Thursday, November 11, 2021

Kristen's interview for 'Spencer' with Metro (UK)

 


Kristen Stewart slips off her white stilettos and sits cross-legged on the sofa in front of me.

The 31-year-old former Twilight star is in London’s Corinthia Hotel promoting Spencer, the film that will almost certainly earn her a first Oscar nomination for playing Princess Diana.

She’s not the first to take on the People’s Princess, following Naomi Watts (2013’s terrible Diana) and Emma Corrin (The Crown), but she might be the best. Truly, Stewart melts into the role with absolute, utter conviction.

‘I’m affected by the energy she had,’ she says, ‘as everyone is and was, and it’s daunting to step into something like that. It’s daunting to take on such a historically treacherous subject but at the same time I knew it was going to be something I could really learn from and the story doesn’t attempt to be an authority.’

Spencer, as the opening caption says, is ‘a fable from a true tragedy’ spanning just three days of Diana’s life in 1991 when she attends Christmas with the royal family at Sandringham. She’s paranoid, fragile, vulnerable, bulimic and isolated.

‘We get her to the point where she’s about to leave the family, and she’s going to embody her own self and life and find voice and agency, and she did that,’ says Stewart. ‘She was herself.’

Sadly, her freedom was short-lived given she died in a car crash in Paris in 1997.

‘I’m obviously not saying anything that literally every single person in the world doesn’t already feel but the tragedy of it is so mind-boggling to me,’ says Stewart. ‘As a concept even now, I can’t even believe it happened.’

There are moments in Spencer that are strange, such as Diana’s belief that she sees Anne Boleyn’s ghost.
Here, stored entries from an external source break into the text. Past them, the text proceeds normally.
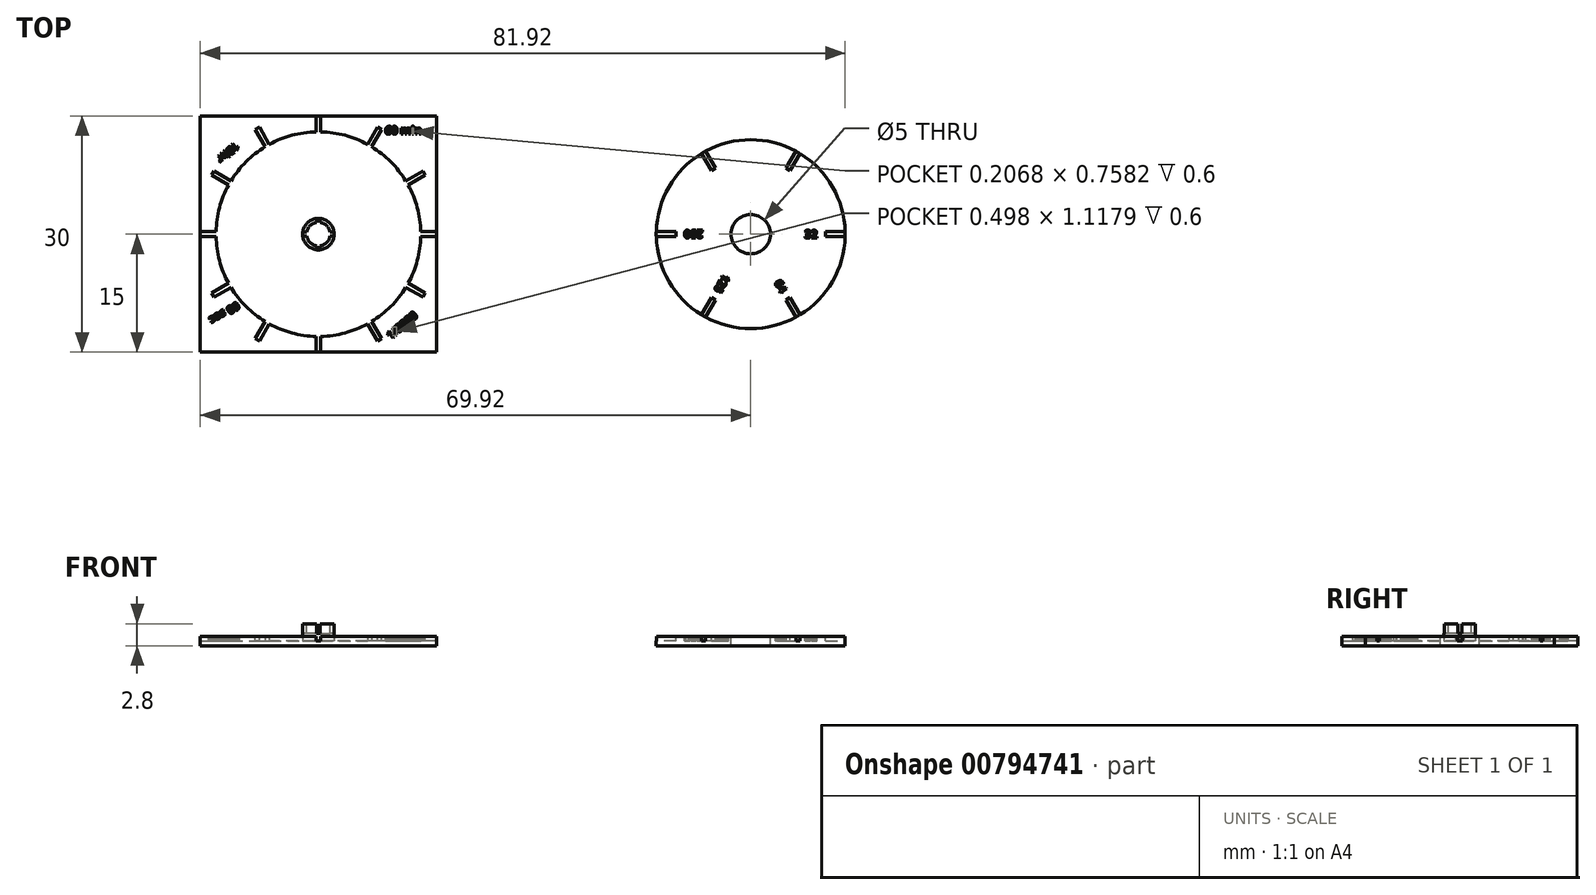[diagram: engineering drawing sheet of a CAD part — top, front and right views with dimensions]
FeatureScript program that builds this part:
annotation { "Feature Type Name" : "Feature", "Feature Type Description" : "" }
export const myFeature = defineFeature(function(context is Context, id is Id, definition is map)
    precondition{}
    {
        {
            var Q0;
            Q0=qCreatedBy(makeId("Top.planeOp"),FACE);
            var sketch = newSketch(context, id + "F0", { "sketchPlane" : qUnion([Q0])});
            skLineSegment(sketch, "E0.bottom", {"start": v(-15, 15) * mm, "end": v(15, 15) * mm});
            skLineSegment(sketch, "E0.top", {"start": v(-15, -15) * mm, "end": v(15, -15) * mm});
            skLineSegment(sketch, "E0.left", {"start": v(-15, 15) * mm, "end": v(-15, -15) * mm});
            skLineSegment(sketch, "E0.right", {"start": v(15, 15) * mm, "end": v(15, -15) * mm});
            skPoint(sketch, "E0.middle", {"position": v(0, 0) * mm});
            skCircle(sketch, "E1", {"center": v(0, 0) * mm, "radius": 13 * mm});
            skCircle(sketch, "E2", {"center": v(0, 0) * mm, "radius": 2 * mm});
            skCircle(sketch, "E3", {"center": v(54.92, 0) * mm, "radius": 12 * mm});
            skCircle(sketch, "E4", {"center": v(54.92, 0) * mm, "radius": 2.5 * mm});
            skSolve(sketch);
        }
        {
            var Q0;
            Q0=makeQuery(id+"F0.imprint","IMPRINT",FACE,{"disambiguationData":[TD([[makeQuery(id+"F0.imprint","IMPRINT",EDGE,{"derivedFrom":sQuery(id+"F0.wireOp",EDGE,"E0.bottom")}),-1.0]])]});
            var Q1;
            Q1=makeQuery(id+"F0.imprint","IMPRINT",FACE,{"disambiguationData":[TD([[makeQuery(id+"F0.imprint","IMPRINT",EDGE,{"derivedFrom":sQuery(id+"F0.wireOp",EDGE,"E1")}),1.0]])]});
            var Q2;
            Q2=makeQuery(id+"F0.imprint","IMPRINT",FACE,{"disambiguationData":[TD([[makeQuery(id+"F0.imprint","IMPRINT",EDGE,{"derivedFrom":sQuery(id+"F0.wireOp",EDGE,"E2")}),1.0]])]});
            var Q3;
            Q3=makeQuery(id+"F0.imprint","IMPRINT",FACE,{"disambiguationData":[TD([[makeQuery(id+"F0.imprint","IMPRINT",EDGE,{"derivedFrom":sQuery(id+"F0.wireOp",EDGE,"E3")}),1.0]])]});
            extrude(context, id + "F1", {"entities" : qUnion([Q0, Q1, Q2, Q3]), "oppositeDirection" : true, "depth" : 0.6 * mm, "offsetDistance" : 25 * mm});
        }
        {
            var Q0;
            Q0=makeQuery(id+"F0.imprint","IMPRINT",FACE,{"disambiguationData":[TD([[makeQuery(id+"F0.imprint","IMPRINT",EDGE,{"derivedFrom":sQuery(id+"F0.wireOp",EDGE,"E0.bottom")}),-1.0]])]});
            var Q1;
            Q1=makeQuery(id+"F0.imprint","IMPRINT",FACE,{"disambiguationData":[TD([[makeQuery(id+"F0.imprint","IMPRINT",EDGE,{"derivedFrom":sQuery(id+"F0.wireOp",EDGE,"E3")}),1.0]])]});
            extrude(context, id + "F2", {"entities" : qUnion([Q0, Q1]), "operationType" : NewBodyOperationType.ADD, "depth" : 0.6 * mm, "offsetDistance" : 25 * mm});
        }
        {
            var Q0;
            Q0=makeQuery(id+"F0.imprint","IMPRINT",FACE,{"disambiguationData":[TD([[makeQuery(id+"F0.imprint","IMPRINT",EDGE,{"derivedFrom":sQuery(id+"F0.wireOp",EDGE,"E2")}),1.0]])]});
            var Q1;
            Q1=makeQuery(id+"F1.opExtrude","CAP_FACE",FACE,{"disambiguationData":[OSD([sQuery(id+"F0.wireOp",EDGE,"E0.bottom"),sQuery(id+"F0.wireOp",EDGE,"E0.top"),sQuery(id+"F0.wireOp",EDGE,"E0.left"),sQuery(id+"F0.wireOp",EDGE,"E0.right")])],"isStart":false});
            extrude(context, id + "F3", {"entities" : qUnion([Q0]), "operationType" : NewBodyOperationType.ADD, "depth" : 2.2 * mm, "offsetDistance" : 25 * mm, "hasSecondDirection" : true, "secondDirectionBound" : SecondDirectionBoundingType.UP_TO_SURFACE, "secondDirectionOppositeDirection" : true, "secondDirectionDepth" : 0.29 * mm, "secondDirectionBoundEntityFace" : qUnion([Q1])});
        }
        {
            var Q0;
            Q0=makeQuery(id+"F3.opExtrude","CAP_FACE",FACE,{"disambiguationData":[OSD([sQuery(id+"F0.wireOp",EDGE,"E2")])],"isStart":false});
            var sketch = newSketch(context, id + "F4", { "sketchPlane" : qUnion([Q0])});
            skLineSegment(sketch, "E5.bottom", {"start": v(5, 0.25) * mm, "end": v(-5, 0.25) * mm});
            skLineSegment(sketch, "E5.top", {"start": v(5, -0.25) * mm, "end": v(-5, -0.25) * mm});
            skLineSegment(sketch, "E5.left", {"start": v(5, 0.25) * mm, "end": v(5, -0.25) * mm});
            skLineSegment(sketch, "E5.right", {"start": v(-5, 0.25) * mm, "end": v(-5, -0.25) * mm});
            skPoint(sketch, "E5.middle", {"position": v(0, 0) * mm});
            skLineSegment(sketch, "E6.bottom", {"start": v(0.25, 5) * mm, "end": v(-0.25, 5) * mm});
            skLineSegment(sketch, "E6.top", {"start": v(0.25, -5) * mm, "end": v(-0.25, -5) * mm});
            skLineSegment(sketch, "E6.left", {"start": v(0.25, 5) * mm, "end": v(0.25, -5) * mm});
            skLineSegment(sketch, "E6.right", {"start": v(-0.25, 5) * mm, "end": v(-0.25, -5) * mm});
            skCircle(sketch, "E7", {"center": v(0, 0) * mm, "radius": 1.5 * mm});
            skSolve(sketch);
        }
        {
            var Q0;
            Q0 = qSketchRegion(id + "F4", true);
            var Q1;
            {var subQ0=sQuery(id+"F4.wireOp",EDGE,"E6.left");var subQ1=sQuery(id+"F4.wireOp",EDGE,"E5.bottom");var subQ2=makeQuery(id+"F4.imprint","INTERSECT",VERTEX,{"derivedFrom":[subQ1,subQ0]});Q1=makeQuery(id+"F4.imprint","IMPRINT",FACE,{"disambiguationData":[TD([[makeQuery(id+"F4.imprint","IMPRINT",EDGE,{"disambiguationData":[TD([[subQ2,-1.0]])],"derivedFrom":subQ1}),1.0]])]});}
            extrude(context, id + "F5", {"entities" : qUnion([Q0, Q1]), "operationType" : NewBodyOperationType.REMOVE, "oppositeDirection" : true, "depth" : 1.2 * mm, "offsetDistance" : 25 * mm});
        }
        {
            var Q0;
            Q0=makeQuery(id+"F2.opExtrude","CAP_FACE",FACE,{"disambiguationData":[OSD([sQuery(id+"F0.wireOp",EDGE,"E0.bottom"),sQuery(id+"F0.wireOp",EDGE,"E0.top"),sQuery(id+"F0.wireOp",EDGE,"E0.left"),sQuery(id+"F0.wireOp",EDGE,"E0.right"),sQuery(id+"F0.wireOp",EDGE,"E1")])],"isStart":false});
            var sketch = newSketch(context, id + "F6", { "sketchPlane" : qUnion([Q0])});
            skLineSegment(sketch, "E8.bottom", {"start": v(10.5, 0.3) * mm, "end": v(15.5, 0.3) * mm});
            skLineSegment(sketch, "E8.top", {"start": v(10.5, -0.3) * mm, "end": v(15.5, -0.3) * mm});
            skLineSegment(sketch, "E8.left", {"start": v(10.5, 0.3) * mm, "end": v(10.5, -0.3) * mm});
            skLineSegment(sketch, "E8.right", {"start": v(15.5, 0.3) * mm, "end": v(15.5, -0.3) * mm});
            skPoint(sketch, "E8.middle", {"position": v(13, 0) * mm});
            skLineSegment(sketch, "E9.1.0", {"start": v(9.24, 5) * mm, "end": v(13.57, 7.5) * mm});
            skLineSegment(sketch, "E9.1.1", {"start": v(8.94, 5.5) * mm, "end": v(13.27, 8) * mm});
            skLineSegment(sketch, "E9.1.2", {"start": v(8.94, 5.5) * mm, "end": v(9.24, 5) * mm});
            skLineSegment(sketch, "E9.1.3", {"start": v(13.27, 8) * mm, "end": v(13.57, 7.5) * mm});
            skLineSegment(sketch, "E9.2.0", {"start": v(5.5, 8.94) * mm, "end": v(8, 13.27) * mm});
            skLineSegment(sketch, "E9.2.1", {"start": v(5, 9.24) * mm, "end": v(7.5, 13.57) * mm});
            skLineSegment(sketch, "E9.2.2", {"start": v(5, 9.24) * mm, "end": v(5.5, 8.94) * mm});
            skLineSegment(sketch, "E9.2.3", {"start": v(7.5, 13.57) * mm, "end": v(8, 13.27) * mm});
            skLineSegment(sketch, "E9.3.0", {"start": v(0.3, 10.5) * mm, "end": v(0.3, 15.5) * mm});
            skLineSegment(sketch, "E9.3.1", {"start": v(-0.3, 10.5) * mm, "end": v(-0.3, 15.5) * mm});
            skLineSegment(sketch, "E9.3.2", {"start": v(-0.3, 10.5) * mm, "end": v(0.3, 10.5) * mm});
            skLineSegment(sketch, "E9.3.3", {"start": v(-0.3, 15.5) * mm, "end": v(0.3, 15.5) * mm});
            skLineSegment(sketch, "E9.4.0", {"start": v(-5, 9.24) * mm, "end": v(-7.5, 13.57) * mm});
            skLineSegment(sketch, "E9.4.1", {"start": v(-5.5, 8.94) * mm, "end": v(-8, 13.27) * mm});
            skLineSegment(sketch, "E9.4.2", {"start": v(-5.5, 8.94) * mm, "end": v(-5, 9.24) * mm});
            skLineSegment(sketch, "E9.4.3", {"start": v(-8, 13.27) * mm, "end": v(-7.5, 13.57) * mm});
            skLineSegment(sketch, "E9.5.0", {"start": v(-8.94, 5.5) * mm, "end": v(-13.27, 8) * mm});
            skLineSegment(sketch, "E9.5.1", {"start": v(-9.24, 5) * mm, "end": v(-13.57, 7.5) * mm});
            skLineSegment(sketch, "E9.5.2", {"start": v(-9.24, 5) * mm, "end": v(-8.94, 5.5) * mm});
            skLineSegment(sketch, "E9.5.3", {"start": v(-13.57, 7.5) * mm, "end": v(-13.27, 8) * mm});
            skLineSegment(sketch, "E9.6.0", {"start": v(-10.5, 0.3) * mm, "end": v(-15.5, 0.3) * mm});
            skLineSegment(sketch, "E9.6.1", {"start": v(-10.5, -0.3) * mm, "end": v(-15.5, -0.3) * mm});
            skLineSegment(sketch, "E9.6.2", {"start": v(-10.5, -0.3) * mm, "end": v(-10.5, 0.3) * mm});
            skLineSegment(sketch, "E9.6.3", {"start": v(-15.5, -0.3) * mm, "end": v(-15.5, 0.3) * mm});
            skLineSegment(sketch, "E9.7.0", {"start": v(-9.24, -5) * mm, "end": v(-13.57, -7.5) * mm});
            skLineSegment(sketch, "E9.7.1", {"start": v(-8.94, -5.5) * mm, "end": v(-13.27, -8) * mm});
            skLineSegment(sketch, "E9.7.2", {"start": v(-8.94, -5.5) * mm, "end": v(-9.24, -5) * mm});
            skLineSegment(sketch, "E9.7.3", {"start": v(-13.27, -8) * mm, "end": v(-13.57, -7.5) * mm});
            skLineSegment(sketch, "E9.8.0", {"start": v(-5.5, -8.94) * mm, "end": v(-8, -13.27) * mm});
            skLineSegment(sketch, "E9.8.1", {"start": v(-5, -9.24) * mm, "end": v(-7.5, -13.57) * mm});
            skLineSegment(sketch, "E9.8.2", {"start": v(-5, -9.24) * mm, "end": v(-5.5, -8.94) * mm});
            skLineSegment(sketch, "E9.8.3", {"start": v(-7.5, -13.57) * mm, "end": v(-8, -13.27) * mm});
            skLineSegment(sketch, "E9.9.0", {"start": v(-0.3, -10.5) * mm, "end": v(-0.3, -15.5) * mm});
            skLineSegment(sketch, "E9.9.1", {"start": v(0.3, -10.5) * mm, "end": v(0.3, -15.5) * mm});
            skLineSegment(sketch, "E9.9.2", {"start": v(0.3, -10.5) * mm, "end": v(-0.3, -10.5) * mm});
            skLineSegment(sketch, "E9.9.3", {"start": v(0.3, -15.5) * mm, "end": v(-0.3, -15.5) * mm});
            skLineSegment(sketch, "E9.10.0", {"start": v(5, -9.24) * mm, "end": v(7.5, -13.57) * mm});
            skLineSegment(sketch, "E9.10.1", {"start": v(5.5, -8.94) * mm, "end": v(8, -13.27) * mm});
            skLineSegment(sketch, "E9.10.2", {"start": v(5.5, -8.94) * mm, "end": v(5, -9.24) * mm});
            skLineSegment(sketch, "E9.10.3", {"start": v(8, -13.27) * mm, "end": v(7.5, -13.57) * mm});
            skLineSegment(sketch, "E9.11.0", {"start": v(8.94, -5.5) * mm, "end": v(13.27, -8) * mm});
            skLineSegment(sketch, "E9.11.1", {"start": v(9.24, -5) * mm, "end": v(13.57, -7.5) * mm});
            skLineSegment(sketch, "E9.11.2", {"start": v(9.24, -5) * mm, "end": v(8.94, -5.5) * mm});
            skLineSegment(sketch, "E9.11.3", {"start": v(13.57, -7.5) * mm, "end": v(13.27, -8) * mm});
            skPoint(sketch, "E9.center", {"position": v(0, 0) * mm});
            skSolve(sketch);
        }
        {
            var Q0;
            Q0 = qSketchRegion(id + "F6", true);
            var Q1;
            Q1=makeQuery(id+"F1.opExtrude","CAP_FACE",FACE,{"disambiguationData":[OSD([sQuery(id+"F0.wireOp",EDGE,"E0.bottom"),sQuery(id+"F0.wireOp",EDGE,"E0.top"),sQuery(id+"F0.wireOp",EDGE,"E0.left"),sQuery(id+"F0.wireOp",EDGE,"E0.right")])],"isStart":true});
            extrude(context, id + "F7", {"entities" : qUnion([Q0]), "operationType" : NewBodyOperationType.REMOVE, "endBound" : BoundingType.UP_TO_SURFACE, "oppositeDirection" : true, "depth" : 25 * mm, "endBoundEntityFace" : qUnion([Q1]), "offsetDistance" : 25 * mm});
        }
        {
            var Q0;
            Q0=makeQuery(id+"F2.opExtrude","CAP_FACE",FACE,{"disambiguationData":[OSD([sQuery(id+"F0.wireOp",EDGE,"E3"),sQuery(id+"F0.wireOp",EDGE,"E4")])],"isStart":false});
            var sketch = newSketch(context, id + "F8", { "sketchPlane" : qUnion([Q0])});
            skLineSegment(sketch, "E10.bottom", {"start": v(64.42, 0.3) * mm, "end": v(69.42, 0.3) * mm});
            skLineSegment(sketch, "E10.top", {"start": v(64.42, -0.3) * mm, "end": v(69.42, -0.3) * mm});
            skLineSegment(sketch, "E10.left", {"start": v(64.42, 0.3) * mm, "end": v(64.42, -0.3) * mm});
            skLineSegment(sketch, "E10.right", {"start": v(69.42, 0.3) * mm, "end": v(69.42, -0.3) * mm});
            skPoint(sketch, "E10.middle", {"position": v(66.92, 0) * mm});
            skLineSegment(sketch, "E11.1.0", {"start": v(59.93, 8.08) * mm, "end": v(62.43, 12.4) * mm});
            skLineSegment(sketch, "E11.1.1", {"start": v(59.41, 8.38) * mm, "end": v(61.91, 12.7) * mm});
            skPoint(sketch, "E11.1.2", {"position": v(60.92, 10.4) * mm});
            skLineSegment(sketch, "E11.1.3", {"start": v(61.91, 12.7) * mm, "end": v(62.43, 12.4) * mm});
            skLineSegment(sketch, "E11.1.4", {"start": v(59.41, 8.38) * mm, "end": v(59.93, 8.08) * mm});
            skLineSegment(sketch, "E11.2.0", {"start": v(50.43, 8.38) * mm, "end": v(47.93, 12.7) * mm});
            skLineSegment(sketch, "E11.2.1", {"start": v(49.91, 8.08) * mm, "end": v(47.41, 12.4) * mm});
            skPoint(sketch, "E11.2.2", {"position": v(48.92, 10.4) * mm});
            skLineSegment(sketch, "E11.2.3", {"start": v(47.41, 12.4) * mm, "end": v(47.93, 12.7) * mm});
            skLineSegment(sketch, "E11.2.4", {"start": v(49.91, 8.08) * mm, "end": v(50.43, 8.38) * mm});
            skLineSegment(sketch, "E11.3.0", {"start": v(45.42, 0.3) * mm, "end": v(40.42, 0.3) * mm});
            skLineSegment(sketch, "E11.3.1", {"start": v(45.42, -0.3) * mm, "end": v(40.42, -0.3) * mm});
            skPoint(sketch, "E11.3.2", {"position": v(42.92, 0) * mm});
            skLineSegment(sketch, "E11.3.3", {"start": v(40.42, -0.3) * mm, "end": v(40.42, 0.3) * mm});
            skLineSegment(sketch, "E11.3.4", {"start": v(45.42, -0.3) * mm, "end": v(45.42, 0.3) * mm});
            skLineSegment(sketch, "E11.4.0", {"start": v(49.91, -8.08) * mm, "end": v(47.41, -12.4) * mm});
            skLineSegment(sketch, "E11.4.1", {"start": v(50.43, -8.38) * mm, "end": v(47.93, -12.7) * mm});
            skPoint(sketch, "E11.4.2", {"position": v(48.92, -10.4) * mm});
            skLineSegment(sketch, "E11.4.3", {"start": v(47.93, -12.7) * mm, "end": v(47.41, -12.4) * mm});
            skLineSegment(sketch, "E11.4.4", {"start": v(50.43, -8.38) * mm, "end": v(49.91, -8.08) * mm});
            skLineSegment(sketch, "E11.5.0", {"start": v(59.41, -8.38) * mm, "end": v(61.91, -12.7) * mm});
            skLineSegment(sketch, "E11.5.1", {"start": v(59.93, -8.08) * mm, "end": v(62.43, -12.4) * mm});
            skPoint(sketch, "E11.5.2", {"position": v(60.92, -10.4) * mm});
            skLineSegment(sketch, "E11.5.3", {"start": v(62.43, -12.4) * mm, "end": v(61.91, -12.7) * mm});
            skLineSegment(sketch, "E11.5.4", {"start": v(59.93, -8.08) * mm, "end": v(59.41, -8.38) * mm});
            skPoint(sketch, "E11.center", {"position": v(54.92, 0) * mm});
            skSolve(sketch);
        }
        {
            var Q0;
            Q0 = qSketchRegion(id + "F8", true);
            extrude(context, id + "F9", {"entities" : qUnion([Q0]), "operationType" : NewBodyOperationType.REMOVE, "oppositeDirection" : true, "depth" : 0.6 * mm, "offsetDistance" : 25 * mm});
        }
        {
            var Q0;
            Q0=makeQuery(id+"F2.opExtrude","CAP_FACE",FACE,{"disambiguationData":[OSD([sQuery(id+"F0.wireOp",EDGE,"E3"),sQuery(id+"F0.wireOp",EDGE,"E4")])],"isStart":false});
            var sketch = newSketch(context, id + "F10", { "sketchPlane" : qUnion([Q0])});
            skText(sketch, "E12", { "text": "32", "fontName": "OpenSans-Bold.ttf"});
            skText(sketch, "E13", { "text": "64", "fontName": "OpenSans-Bold.ttf"});
            skPoint(sketch, "E14", {"position": v(59.17, -7.36) * mm});
            skLineSegment(sketch, "E15", {"start": v(59.17, -7.36) * mm, "end": v(59.67, -8.23) * mm, "construction": true});
            skText(sketch, "E16", { "text": "125", "fontName": "OpenSans-Bold.ttf"});
            skLineSegment(sketch, "E17", {"start": v(50.67, -7.36) * mm, "end": v(50.17, -8.23) * mm, "construction": true});
            skText(sketch, "E18", { "text": "250", "fontName": "OpenSans-Bold.ttf"});
            skLineSegment(sketch, "E19", {"start": v(46.42, 0) * mm, "end": v(45.42, 0) * mm, "construction": true});
            const initialGuessF10  = {"E12": [0.06179, -0.0005, 1, 0, 0.001], "E13": [0.05791, -0.00618, 0.5, -0.86603, 0.001], "E16": [0.05144, -0.00503, -0.5, -0.86603, 0.001], "E18": [0.04884, 0.0005, -1, 0, 0.001]};
            skSetInitialGuess(sketch, initialGuessF10);
            skSolve(sketch);
        }
        {
            var Q0;
            Q0 = qSketchRegion(id + "F10", true);
            var Q1;
            Q1=makeQuery(id+"F9.boolean.opBoolean","COPY",FACE,{"derivedFrom":makeQuery(id+"F9.opExtrude","CAP_FACE",FACE,{"disambiguationData":[OSD([sQuery(id+"F8.wireOp",EDGE,"E11.3.0"),sQuery(id+"F8.wireOp",EDGE,"E11.3.1"),sQuery(id+"F8.wireOp",EDGE,"E11.3.3"),sQuery(id+"F8.wireOp",EDGE,"E11.3.4")])],"isStart":false})});
            extrude(context, id + "F11", {"entities" : qUnion([Q0]), "operationType" : NewBodyOperationType.REMOVE, "endBound" : BoundingType.UP_TO_SURFACE, "oppositeDirection" : true, "depth" : 25 * mm, "endBoundEntityFace" : qUnion([Q1]), "offsetDistance" : 25 * mm});
        }
        {
            var Q0;
            {var subQ0=sQuery(id+"F0.wireOp",EDGE,"E1");var subQ1=sQuery(id+"F0.wireOp",EDGE,"E0.right");var subQ2=sQuery(id+"F0.wireOp",EDGE,"E0.bottom");Q0=makeQuery(id+"F7.boolean.opBoolean","SPLIT",FACE,{"disambiguationData":[TD([makeQuery(id+"F7.opExtrude","SWEPT_FACE",FACE,{"disambiguationData":[OSD([sQuery(id+"F6.wireOp",EDGE,"E8.bottom")])]})])],"derivedFrom":makeQuery(id+"F2.opExtrude","CAP_FACE",FACE,{"disambiguationData":[OSD([subQ2,sQuery(id+"F0.wireOp",EDGE,"E0.top"),sQuery(id+"F0.wireOp",EDGE,"E0.left"),subQ1,subQ0])],"isStart":false})});}
            var sketch = newSketch(context, id + "F12", { "sketchPlane" : qUnion([Q0])});
            skText(sketch, "E20", { "text": "60 min", "fontName": "OpenSans-Bold.ttf"});
            skText(sketch, "E21", { "text": "1/8000", "fontName": "OpenSans-Bold.ttf"});
            skText(sketch, "E22", { "text": "60 sec", "fontName": "OpenSans-Bold.ttf"});
            skText(sketch, "E23", { "text": "15hr", "fontName": "OpenSans-Bold.ttf"});
            const initialGuessF12  = {"E20": [0.00848, 0.0127, 1, 0, 0.001], "E21": [0.00919, -0.01342, 0.76604, 0.64279, 0.001], "E22": [-0.01038, -0.00856, -0.86603, -0.5, 0.001], "E23": [-0.0106, 0.01174, -0.76604, -0.64279, 0.001]};
            skSetInitialGuess(sketch, initialGuessF12);
            skSolve(sketch);
        }
        {
            var Q0;
            Q0 = qSketchRegion(id + "F12", true);
            var Q1;
            {var subQ0=sQuery(id+"F0.wireOp",EDGE,"E0.right");var subQ1=sQuery(id+"F0.wireOp",EDGE,"E0.left");var subQ2=sQuery(id+"F0.wireOp",EDGE,"E0.top");var subQ3=sQuery(id+"F0.wireOp",EDGE,"E0.bottom");Q1=makeQuery(id+"F7.boolean.opBoolean","MERGE",FACE,{"derivedFrom":[makeQuery(id+"F1.opExtrude","CAP_FACE",FACE,{"disambiguationData":[OSD([subQ3,subQ2,subQ1,subQ0])],"isStart":true}),makeQuery(id+"F7.opExtrude","CAP_FACE",FACE,{"disambiguationData":[OSD([subQ3,subQ2,subQ1,subQ0])],"isStart":false})]});}
            extrude(context, id + "F13", {"entities" : qUnion([Q0]), "operationType" : NewBodyOperationType.REMOVE, "endBound" : BoundingType.UP_TO_SURFACE, "oppositeDirection" : true, "depth" : 25 * mm, "endBoundEntityFace" : qUnion([Q1]), "offsetDistance" : 25 * mm});
        }
    });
It’s the second time Stewart has made a film touching on the spirit world, after 2016’s Personal Shopper, in which her character is haunted by the death of her twin brother. Is Stewart a believer?

‘I don’t know but not knowing leaves room for belief,’ she says. ‘I think that her soul, her person, her [own] self, her energy has lingered in a pervasive way. And even if it was only in my own imagination, I just held her the whole time. She was constantly with me.’

This is Stewart all over — honest, raw, open. Given what she faced growing up — a star aged 12, when she featured in 2002’s Panic Room opposite Jodie Foster, followed by Twilight mania, where she and her ex, Robert Pattinson, endured media hysteria — you’d think she’d have curled up into a little ball. But Stewart never shied away from her self.

‘I don’t understand how somebody could play the actor version of themselves in public and then be a different person,’ she says.

In 2017, guest-hosting US comedy show Saturday Night Live, she responded to Donald Trump, who had tweeted about her break-up with Pattinson: ‘Donald, I’m so gay, dude.’ Quite a way to come out.

Last week, she told Howard Stern on his radio show that she’s engaged to screenwriter Dylan Meyer. ‘I wanted to be proposed to and she nailed it,’ she said. ‘We’re marrying! It’s happening.’

It’s another stage in Stewart’s personal trajectory, one she admits has now been irrefutably influenced by playing Diana.

‘It kind of connected me to reach out,’ she says. ‘I love the idea of holding someone’s hand that you don’t know because you can tell that they are not well.

‘That’s something we keep ourselves from doing to protect ourselves, out of insecurity but if you can kind of get past that…’

She tails off for a second.

‘Playing her really did feel good,’ she finishes. ‘I felt closer to people.’

KRISTEN ON…

The Crown

Kristen Stewart only got into the Netflix show when she won the role of Diana in Spencer.

‘I really loved watching it,’ she says. ‘I think I watched it in three nights. Now I love it. I can’t wait for the next series to come out.’

The fifth series is due out next year and will feature Diana played by Australian Elizabeth Debicki.

‘I’m really curious and looking forward to the next series because it’s the time period that we tackle.’

Telling it like it is

Kristen grew up in a family steeped in the entertainment industry. Her mother Jules was a script supervisor and her father John (known as ‘Papastew’c) has been a stage manager and TV producer.

This might be why, while most actors put on a front to talk to the press, she can’t hide her true self.

She says: ‘No one’s the same all the time. But yes, this is me. I’ve never been able not to be honest.’

Her next movie

Next up Kristen will appear alongside Viggo Mortensen and Léa Seydoux in sci-fi Crimes Of The Future.

‘It’s a return to form for director David Cronenberg,’ she says. ‘He doesn’t spare you and it’s so deeply thoughtful. Disturbing but also stunning.’

Kristen hopes it will continue the drive to get bums on seats.

‘I’m worried about the fate of cinema,’ she says. ‘I watched a movie every single weekend until I graduated high school.’